35 anni fa il giudice Rocco Chinnici, all’età di 58 anni, fu ucciso mentre stava per recarsi a lavoro, con una fiat1 26 colma di esplosivo posteggiata davanti alla sua abitazione in via Pipitone a Palermo. In un attimo Palermo divenne come Beirut.
Grazie alle sue intuizioni riuscì a far conoscere le reali dimensioni internazionali di Cosa Nostra, i legami con la ‘ndrangheta e la camorra, e le connessioni con l’alta finanza, la politica e l’imprenditoria. Il Pool Antimafia l’istituzione che diede una svolta decisiva alla lotta alla mafia nasce da una sua idea e le indagini che Rocco Chinnici condusse fino a pochi giorni prima di morire costituirono le basi del procedimento istruito dal pool di Antonino Caponnetto, Giovanni Falcone, Paolo Borsellino, Leonardo Guarnotta e Giuseppe Di Lello, che portò al maxiprocesso di Palermo.
La sua vita fu una vita spesa per gli ideali di giustizia e legalità. Amava parlare ai giovani in modo da creare una nuova coscienza spiegando come si arricchiscono i mafiosi e il loro modo di fare politica attraverso la violenza.

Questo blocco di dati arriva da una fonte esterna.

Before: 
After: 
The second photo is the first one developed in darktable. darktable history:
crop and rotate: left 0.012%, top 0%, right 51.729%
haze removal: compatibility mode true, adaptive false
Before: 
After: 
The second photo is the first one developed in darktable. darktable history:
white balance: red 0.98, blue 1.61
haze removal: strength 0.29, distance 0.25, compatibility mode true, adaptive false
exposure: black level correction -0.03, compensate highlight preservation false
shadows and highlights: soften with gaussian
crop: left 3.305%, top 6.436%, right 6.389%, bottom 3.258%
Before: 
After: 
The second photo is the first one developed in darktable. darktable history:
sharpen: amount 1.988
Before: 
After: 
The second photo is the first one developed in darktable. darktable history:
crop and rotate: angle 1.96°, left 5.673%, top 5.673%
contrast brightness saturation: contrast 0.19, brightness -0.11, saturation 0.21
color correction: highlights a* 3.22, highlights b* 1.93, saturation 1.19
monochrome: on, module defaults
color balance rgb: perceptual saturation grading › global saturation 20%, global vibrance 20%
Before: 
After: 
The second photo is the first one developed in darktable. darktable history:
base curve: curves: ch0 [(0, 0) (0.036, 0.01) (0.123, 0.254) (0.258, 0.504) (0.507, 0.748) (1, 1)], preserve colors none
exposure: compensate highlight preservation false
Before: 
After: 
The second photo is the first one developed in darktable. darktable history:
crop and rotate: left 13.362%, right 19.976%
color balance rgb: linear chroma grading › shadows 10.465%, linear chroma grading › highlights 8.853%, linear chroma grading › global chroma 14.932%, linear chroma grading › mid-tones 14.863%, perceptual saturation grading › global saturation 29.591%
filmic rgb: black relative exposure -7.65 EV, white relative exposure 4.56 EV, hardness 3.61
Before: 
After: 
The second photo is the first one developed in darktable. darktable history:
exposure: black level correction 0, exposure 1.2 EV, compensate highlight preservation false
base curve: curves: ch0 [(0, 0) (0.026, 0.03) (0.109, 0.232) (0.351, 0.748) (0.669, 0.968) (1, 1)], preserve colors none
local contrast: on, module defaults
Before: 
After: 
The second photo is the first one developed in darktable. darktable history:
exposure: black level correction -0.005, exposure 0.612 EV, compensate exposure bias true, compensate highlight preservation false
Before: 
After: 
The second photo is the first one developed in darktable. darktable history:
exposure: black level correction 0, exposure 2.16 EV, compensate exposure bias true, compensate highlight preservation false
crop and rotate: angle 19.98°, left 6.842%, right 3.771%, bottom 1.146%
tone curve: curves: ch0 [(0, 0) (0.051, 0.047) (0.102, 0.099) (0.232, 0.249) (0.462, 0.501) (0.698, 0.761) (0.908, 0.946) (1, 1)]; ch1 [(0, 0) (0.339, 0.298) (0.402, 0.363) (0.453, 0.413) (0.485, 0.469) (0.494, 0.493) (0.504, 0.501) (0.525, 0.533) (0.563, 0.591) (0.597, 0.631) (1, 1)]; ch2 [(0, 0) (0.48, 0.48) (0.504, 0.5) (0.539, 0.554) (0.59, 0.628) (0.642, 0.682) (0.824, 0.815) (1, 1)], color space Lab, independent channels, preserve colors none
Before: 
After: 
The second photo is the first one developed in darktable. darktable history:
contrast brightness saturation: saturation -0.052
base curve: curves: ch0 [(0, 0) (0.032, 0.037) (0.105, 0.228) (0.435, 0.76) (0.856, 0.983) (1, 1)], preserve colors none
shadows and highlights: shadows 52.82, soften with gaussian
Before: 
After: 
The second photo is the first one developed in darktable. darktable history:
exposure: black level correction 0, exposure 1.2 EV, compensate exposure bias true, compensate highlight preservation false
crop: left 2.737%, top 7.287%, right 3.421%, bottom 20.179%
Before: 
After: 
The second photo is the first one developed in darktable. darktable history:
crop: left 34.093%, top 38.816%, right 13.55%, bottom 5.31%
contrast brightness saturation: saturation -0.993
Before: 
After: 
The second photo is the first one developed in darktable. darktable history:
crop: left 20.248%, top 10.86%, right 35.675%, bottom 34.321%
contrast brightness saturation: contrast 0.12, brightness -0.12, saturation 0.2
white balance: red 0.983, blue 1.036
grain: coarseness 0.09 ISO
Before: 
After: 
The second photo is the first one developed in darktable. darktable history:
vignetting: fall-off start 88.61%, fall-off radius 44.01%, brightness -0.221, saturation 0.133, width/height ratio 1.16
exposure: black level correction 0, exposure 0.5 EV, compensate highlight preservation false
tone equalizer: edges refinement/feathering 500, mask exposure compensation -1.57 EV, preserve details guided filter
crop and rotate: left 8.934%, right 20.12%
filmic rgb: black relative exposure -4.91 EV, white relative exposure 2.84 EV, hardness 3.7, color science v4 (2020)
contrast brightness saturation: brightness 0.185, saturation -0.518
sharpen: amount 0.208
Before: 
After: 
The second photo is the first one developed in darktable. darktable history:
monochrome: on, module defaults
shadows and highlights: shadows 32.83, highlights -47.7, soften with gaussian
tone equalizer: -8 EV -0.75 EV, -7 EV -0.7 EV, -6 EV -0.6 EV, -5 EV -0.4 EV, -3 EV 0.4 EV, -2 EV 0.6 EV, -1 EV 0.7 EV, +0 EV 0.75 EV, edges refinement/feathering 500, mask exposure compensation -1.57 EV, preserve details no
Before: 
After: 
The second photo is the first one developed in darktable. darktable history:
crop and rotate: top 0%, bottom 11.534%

In una sua celebre frase diceva: “Parlare ai giovani, alla gente,i fa parte dei doveri di un giudice. Da soli, non ce la faremo mai“. Grazie a uomini retti ed onesti come Chinnici e tutte le vittime di mafia che hanno sacrificato la propria vita le persone hanno deciso di ribellarsi e non subire più le vessazioni dei prepotenti. il 29 luglio ma non solo oggi è giusto ricordare chi ha cercato di ridare a questa terra la luce e la bellezza di cui è ricca, eliminando tutto il marciume che oscura la Sicilia e il suo immenso e storico patrimonio umano e culturale.
Dalla sua morte sono cambiate molte cose, la gente non ha più timore di parlare di mafia o denunciare ma combatte a testa alta consapevole che non dovranno esserci più padroni da servire.